Regarding cardiac biomarkers, NT-proBNP levels were significantly elevated in the CLTI group in univariate analysis but failed to be an independent predictor for CLTI in multivariate analysis. This is contrary to the study by Kumakura et al. [29], in which over 800 patients were included. This study reported that elevated NT-proBNP levels were independently associated with CLTI. Potential reasons for the discrepancy between our results and the result of Kumakura et al. [29] may be explained by the larger sample size, the prospective study design and routine collection of NT-proBNP. This could explain why NT-proBNP cannot be used to differentiate independently between CLTI and non-CLTI in our cohort. Similarly, NT-proBNP/troponin ratio, CK-MB and myoglobin achieved significance only in the univariate analysis, but failed in multivariate analysis suggesting a nuanced role in predicting CLTI. Additionally, troponin failed to demonstrate a statistically significant difference between the groups in univariate analysis, prompting considerations about the choice of troponin assay and its implications for diagnostic accuracy. Hicks et al. [30] were also unable to find a strong association of troponin and LEAD among their cohort. Overall, the respective cardiac parameters did not appear to be predict robustly and independently CLTI in patients with LEAD. However, compared to other studies, our study differentiated between patients with CLTI and non-CLTI. Most previous studies used the ankle brachial index (ABI) for the diagnosis of LEAD, while we have included only patients who had undergone an endovascular recanalization due to their symptomatic LEAD. Therefore, we did not include early stage of LEAD. Whether these parameters, in combination with others, can help identify LEAD patients who require urgent revascularization and aggressive conservative management remains to be clarified. It may be worthwhile to consider differentiation based on earlier stages (Fontaine stages I and IIa) as well.

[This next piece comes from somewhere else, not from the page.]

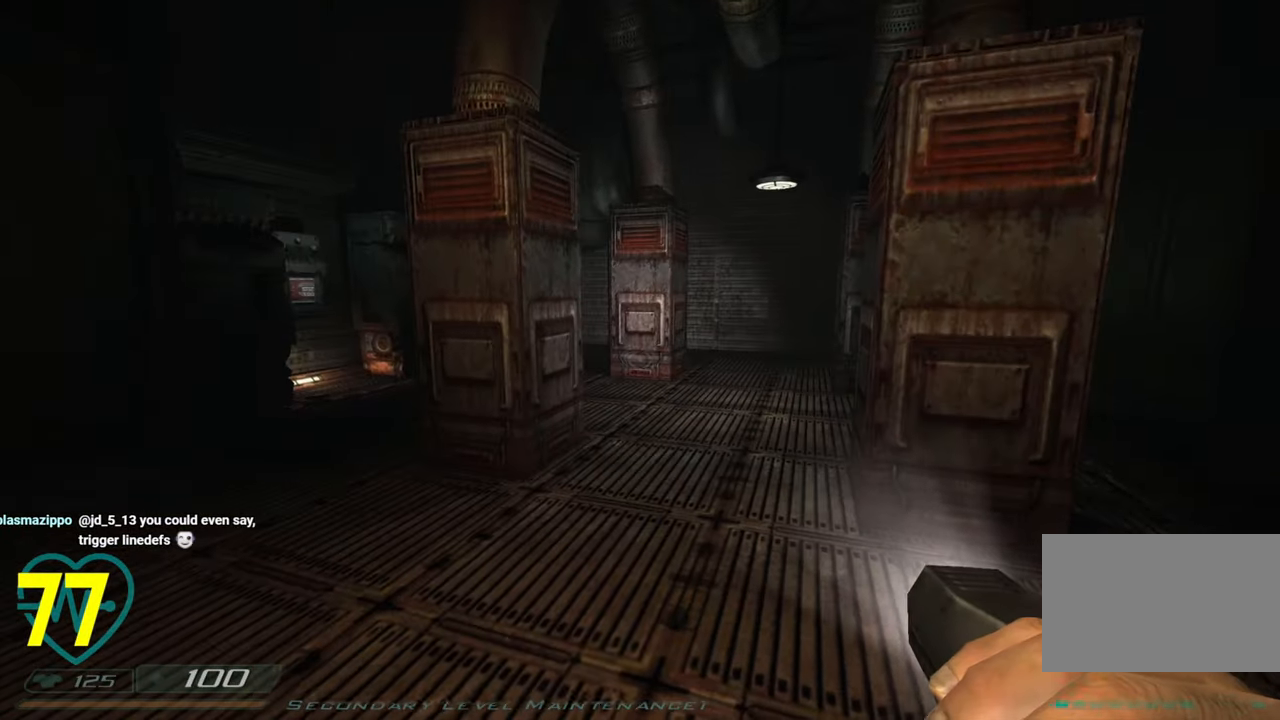
{"keys": [], "mouse": [], "mouse_move": "left", "events": []}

In univariate analysis, troponin, NT-proBNP and myoglobin were statistically significant associated with mortality. This finding is comparable to the existing literature, wherein troponin and NT-proBNP is associated with increased mortality in patients with LEAD [10,31]. In multivariate analysis, only troponin remains to be associated with mortality, which is consistent with the study by Linenmann et al. [7] in which troponin was also related with higher mortality and amputation rates. On the other side, our multivariate models did not include additional confounding factors, which may influence the association results including arterial hypertension, renal insufficiency. Due to the fact that only a small number of patients were included and therefore the multivariate models may be at risk of overfitting, larger cohorts are needed to validate our results on mortality and also on CLTI.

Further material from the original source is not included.